NEW DELHI | Mon May 4, 2009 9:58am EDT

NEW DELHI (Reuters) - Australia needs to declare its commitment to cut carbon emissions before the Copenhagen summit in December or risk weakening the outcome of global climate talks, the head of the U.N. climate panel said Monday.

Australia announced a one-year delay an major changes to its carbon trading plans Monday, citing the global economic recession for the need to delay the start date until July 2011 but the country may raise its target for cutting emissions.

"If you have even one or two developed countries not showing adequate commitment in this business, that would rub off on the others," R.K. Pachauri chairman of the U.N.'s Intergovernmental Panel of Climate Change told Reuters in a telephone interview.

"I think what's going to be critically important is that what it is going to do is announced before Copenhagen," he added.

Pachauri, who is also the head of The Energy and Resources Institute in New Delhi, said Australia needed to send a robust message to the world.
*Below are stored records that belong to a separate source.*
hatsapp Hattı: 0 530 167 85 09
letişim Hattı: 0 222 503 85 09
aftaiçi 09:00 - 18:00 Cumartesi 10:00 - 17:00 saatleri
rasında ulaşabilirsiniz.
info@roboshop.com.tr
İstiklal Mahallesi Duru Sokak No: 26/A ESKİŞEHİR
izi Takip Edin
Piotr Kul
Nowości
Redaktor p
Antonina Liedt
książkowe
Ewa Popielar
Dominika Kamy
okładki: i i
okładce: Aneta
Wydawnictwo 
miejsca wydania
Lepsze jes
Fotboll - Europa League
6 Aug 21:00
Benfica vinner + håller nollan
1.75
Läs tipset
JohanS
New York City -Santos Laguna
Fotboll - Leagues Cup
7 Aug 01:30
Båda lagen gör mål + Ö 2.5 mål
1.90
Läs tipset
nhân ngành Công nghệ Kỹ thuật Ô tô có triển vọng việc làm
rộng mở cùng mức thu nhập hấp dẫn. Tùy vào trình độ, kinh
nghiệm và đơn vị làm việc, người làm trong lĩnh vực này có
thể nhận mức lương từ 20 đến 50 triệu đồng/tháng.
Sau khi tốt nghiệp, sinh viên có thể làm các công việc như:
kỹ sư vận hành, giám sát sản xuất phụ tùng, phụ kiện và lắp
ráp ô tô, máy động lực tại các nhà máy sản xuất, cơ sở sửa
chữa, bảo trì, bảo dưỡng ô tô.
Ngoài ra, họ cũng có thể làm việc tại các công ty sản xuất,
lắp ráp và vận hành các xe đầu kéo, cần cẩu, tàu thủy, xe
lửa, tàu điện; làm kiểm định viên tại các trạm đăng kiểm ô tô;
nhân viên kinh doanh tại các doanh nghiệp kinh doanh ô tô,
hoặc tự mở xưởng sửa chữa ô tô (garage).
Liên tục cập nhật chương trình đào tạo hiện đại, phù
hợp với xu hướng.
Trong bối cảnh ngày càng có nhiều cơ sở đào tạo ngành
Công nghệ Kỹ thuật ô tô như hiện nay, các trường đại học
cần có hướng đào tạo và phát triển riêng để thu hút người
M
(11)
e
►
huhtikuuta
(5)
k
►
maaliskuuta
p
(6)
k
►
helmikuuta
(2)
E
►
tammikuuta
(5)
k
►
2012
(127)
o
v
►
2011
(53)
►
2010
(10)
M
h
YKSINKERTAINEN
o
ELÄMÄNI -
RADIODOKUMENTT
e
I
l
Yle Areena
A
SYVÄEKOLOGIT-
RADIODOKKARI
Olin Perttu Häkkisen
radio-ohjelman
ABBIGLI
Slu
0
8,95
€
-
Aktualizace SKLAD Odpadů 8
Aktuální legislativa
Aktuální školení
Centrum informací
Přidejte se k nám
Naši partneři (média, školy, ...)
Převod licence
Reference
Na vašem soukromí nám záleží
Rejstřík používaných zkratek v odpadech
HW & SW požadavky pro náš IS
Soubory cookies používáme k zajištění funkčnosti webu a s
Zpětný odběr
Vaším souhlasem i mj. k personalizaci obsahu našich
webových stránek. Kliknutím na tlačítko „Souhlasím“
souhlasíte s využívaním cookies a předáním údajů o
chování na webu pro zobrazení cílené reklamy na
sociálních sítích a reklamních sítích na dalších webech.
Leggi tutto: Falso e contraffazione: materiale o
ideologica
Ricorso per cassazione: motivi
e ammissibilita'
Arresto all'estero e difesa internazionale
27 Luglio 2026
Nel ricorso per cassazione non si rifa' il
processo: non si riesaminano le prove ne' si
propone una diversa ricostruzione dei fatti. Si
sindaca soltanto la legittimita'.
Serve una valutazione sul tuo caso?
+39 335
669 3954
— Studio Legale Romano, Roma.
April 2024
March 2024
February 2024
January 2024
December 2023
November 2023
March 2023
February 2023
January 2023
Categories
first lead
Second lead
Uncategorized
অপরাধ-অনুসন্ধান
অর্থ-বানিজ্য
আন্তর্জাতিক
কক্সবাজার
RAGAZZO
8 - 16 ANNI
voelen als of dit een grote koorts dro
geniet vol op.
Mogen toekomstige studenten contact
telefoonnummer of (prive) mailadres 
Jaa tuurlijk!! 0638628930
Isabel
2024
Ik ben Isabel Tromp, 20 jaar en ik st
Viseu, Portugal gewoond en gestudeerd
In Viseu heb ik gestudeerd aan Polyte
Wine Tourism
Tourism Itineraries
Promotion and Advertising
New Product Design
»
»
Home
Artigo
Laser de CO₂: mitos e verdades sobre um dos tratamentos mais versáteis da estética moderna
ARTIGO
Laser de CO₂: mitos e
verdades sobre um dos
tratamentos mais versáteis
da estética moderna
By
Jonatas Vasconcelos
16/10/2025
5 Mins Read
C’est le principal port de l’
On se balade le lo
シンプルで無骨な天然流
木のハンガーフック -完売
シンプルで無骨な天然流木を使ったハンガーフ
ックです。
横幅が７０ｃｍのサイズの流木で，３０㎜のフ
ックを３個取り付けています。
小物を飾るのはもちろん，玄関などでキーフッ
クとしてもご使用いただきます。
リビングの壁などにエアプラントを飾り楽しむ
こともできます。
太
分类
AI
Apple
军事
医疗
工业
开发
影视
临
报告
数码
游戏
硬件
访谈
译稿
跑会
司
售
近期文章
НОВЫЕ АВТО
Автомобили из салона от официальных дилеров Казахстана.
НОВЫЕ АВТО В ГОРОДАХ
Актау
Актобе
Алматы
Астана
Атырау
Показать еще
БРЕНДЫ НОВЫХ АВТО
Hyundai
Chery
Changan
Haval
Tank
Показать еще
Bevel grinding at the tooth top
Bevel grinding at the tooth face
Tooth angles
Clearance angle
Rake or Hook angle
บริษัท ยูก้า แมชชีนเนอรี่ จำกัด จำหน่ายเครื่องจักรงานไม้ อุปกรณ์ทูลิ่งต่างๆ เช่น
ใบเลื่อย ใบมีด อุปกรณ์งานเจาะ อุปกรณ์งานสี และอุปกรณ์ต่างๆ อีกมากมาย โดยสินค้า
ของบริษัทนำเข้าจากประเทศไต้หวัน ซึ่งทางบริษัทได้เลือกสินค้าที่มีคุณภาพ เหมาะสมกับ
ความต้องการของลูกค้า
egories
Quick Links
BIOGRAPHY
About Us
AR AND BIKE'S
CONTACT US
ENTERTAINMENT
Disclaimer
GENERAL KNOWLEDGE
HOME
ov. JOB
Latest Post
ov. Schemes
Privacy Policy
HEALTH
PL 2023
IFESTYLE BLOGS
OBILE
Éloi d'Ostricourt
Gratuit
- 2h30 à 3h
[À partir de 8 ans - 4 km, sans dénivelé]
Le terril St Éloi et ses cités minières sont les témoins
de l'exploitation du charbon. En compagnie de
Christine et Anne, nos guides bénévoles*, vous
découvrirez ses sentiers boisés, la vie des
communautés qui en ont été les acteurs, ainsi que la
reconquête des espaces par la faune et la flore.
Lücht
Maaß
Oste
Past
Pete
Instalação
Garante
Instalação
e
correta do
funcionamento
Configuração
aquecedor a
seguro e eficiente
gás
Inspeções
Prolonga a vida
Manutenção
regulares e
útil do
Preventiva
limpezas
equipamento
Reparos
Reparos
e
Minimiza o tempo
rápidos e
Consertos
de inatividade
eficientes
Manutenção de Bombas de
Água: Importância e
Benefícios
"Otherwise you're not going to get a strong agreement in Copenhagen. If major developed countries are not going to make commitments before Copenhagen, then you're not going to get a strong decision," he said.

Australia's decision to put back its carbon-emissions trading scheme followed demands from businesses to soften the carbon regime, and Pachauri said such pressures may also emerge in other countries.

Pachauri said other developed countries had not diluted their position on climate change.

"Fortunately Europe is firm. There have been some voices, to reduce their commitment to the 2020 deal they had agreed last year. So far they are holding firm."

He said the United States under President Barack Obama was also committed to act against climate change and the economic downturn had not weakened U.S. resolve.

But like Australia, other developed countries may also be vulnerable to business pressures and lobbies working against stiff targets.

"It is certainly possible, who knows? If there is lots of resistance from industries and lobbies that are active, anything is possible," Pachauri said.